Les pratiques de certains commerçants de meubles qui invitent les consommateurs à des séances de vente dans des locaux temporaires et au cours desquelles toutes les techniques semblent bonnes pour conclure une vente sont sporadiquement signalées par des consommateurs.

Vente de meubles sur invitation? Soyez vigilant!

Accueillir dans son établissement des clients potentiels attirés par la publicité, voilà un procédé de commercialisation bien ancré dans la tradition. Pour certains commerçants, l’approche plus agile et furtive du commerce itinérant comporte ses avantages.

Dans le premier cas de figure, c’est le consommateur qui prend l’initiative de se présenter dans l’établissement commercial alors que dans le second, il est plutôt soumis à l’effet de surprise, à l’inattendu. C’est notamment pour cette raison que la loi consent un droit d’annulation discrétionnaire au consommateur qui a conclu un contrat avec un commerçant itinérant. Dans ce contexte, les recours et le service après-vente peuvent par ailleurs s’avérer plus incertains.

Vente sur invitation

Les pratiques de certains commerçants de meubles qui utilisent un prétexte pour solliciter la clientèle sont sporadiquement signalées par des consommateurs. Ils invitent les consommateurs à des séances de vente dans des locaux temporaires, au cours desquelles toutes les techniques semblent bonnes pour conclure une vente.

On insiste, on se met à plusieurs pour convaincre le consommateur de la valeur exceptionnelle de l’offre qui leur est faite, on livre le meuble dans l’heure, bref, pour qui ne s’y attend pas, ces approches peuvent être déroutantes.

Des cadeaux pour attirer

Ces magasins de meubles de luxe sont ouverts seulement sur invitation. On sollicite des clients potentiels par téléphone pour leur annoncer l’ouverture d’une nouvelle succursale. Ils pourront profiter en avant-première de rabais exceptionnels, recevront des cadeaux ou des participations à un concours.

Des rabais extraordinaires pour convaincre

Une fois sur place, les invités sont accueillis par des vendeurs aguerris. Les stratégies de vente sont efficaces et la mise en scène de l’événement, attrayante. Les personnes présentes se sentent privilégiées, du moins c’est ce qu’on laisse transparaître en leur offrant rabais par-dessus rabais. Plusieurs consommateurs cèdent alors à la pression.

Attention aux prix gonflés

Les prix indiqués peuvent être gonflés pour donner au vendeur une marge de négociation et laisser l’impression au client qu’il fait une très bonne affaire. Comment, en effet, laisser passer l’occasion de se procurer pour seulement 6000 $ un fauteuil qui, normalement au dire du vendeur, vaut 15 000 $? Ultimement, dans bien des cas, le consommateur n’est pas en mesure de comparer et paiera tout de même un prix supérieur à celui qu’il aurait normalement accepté de payer pour des biens semblables.

Se donner un temps de réflexion

Si on vous présente une offre alléchante, exceptionnelle, valable seulement le soir même, méfiez-vous! Prenez le temps de réfléchir.
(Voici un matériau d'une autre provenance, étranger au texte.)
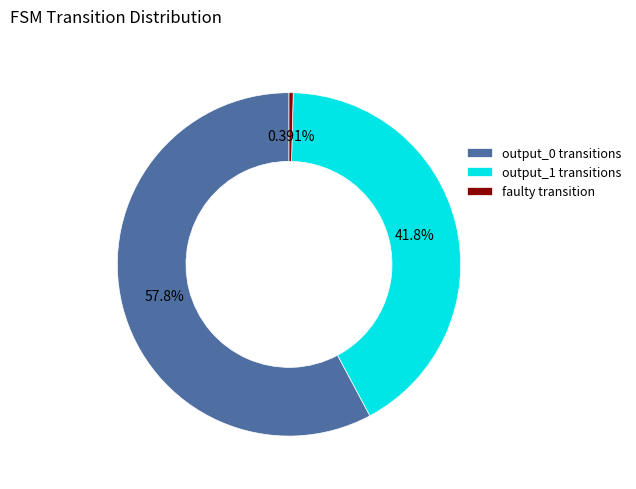

Count the number of slices in the pie.

3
Et de comparer les prix de meubles de même gamme avant d’acheter.

Commerce itinérant : 10 jours pour annuler

Certains commerçants de meubles qui sollicitent leurs clients à l’extérieur de leur établissement, par exemple, dans une salle d’hôtel ou un local temporaire, sont considérés comme des commerçants itinérants au sens de la Loi sur la protection du consommateur (LPC). À ce titre, ils doivent être titulaires d’un permis de l’Office et respecter les règles spécifiques imposées par la LPC aux commerçants itinérants.

Ces règles prévoient pour le consommateur le droit d’annuler le contrat dans les 10 jours, à sa discrétion et sans pénalité. Fait important à signaler : dans le contexte de la vente itinérante, le consommateur peut exercer ce droit d’annuler le contrat dans les 10 jours même lorsque les meubles ont été livrés à son domicile. La lecture des plaintes des consommateurs indique que l’on fait souvent en sorte de procéder très rapidement à la livraison, parfois dans l’heure qui suit.

Dans certains cas, le délai d’annulation peut être porté à un an, par exemple, si le contrat est non conforme, s’il ne fait pas mention du droit de résiliation, si le formulaire n’est pas annexé, ou encore, si le commerçant en question n’est pas titulaire du permis de commerçant itinérant.

Mais attention! Si la vente s’est conclue dans l’établissement du commerçant et que cet établissement est voué à demeurer à cet endroit de manière permanente, la loi ne l’oblige pas à vous rembourser dans un délai de 10 jours. C’est pourquoi vous auriez donc avantage à vous informer à l’avance des conditions d’échange ou de remboursement et, au besoin, de les faire confirmer par écrit.

Gary F rost est directeur des services aux clientèles à l’Office de la protection du consommateur.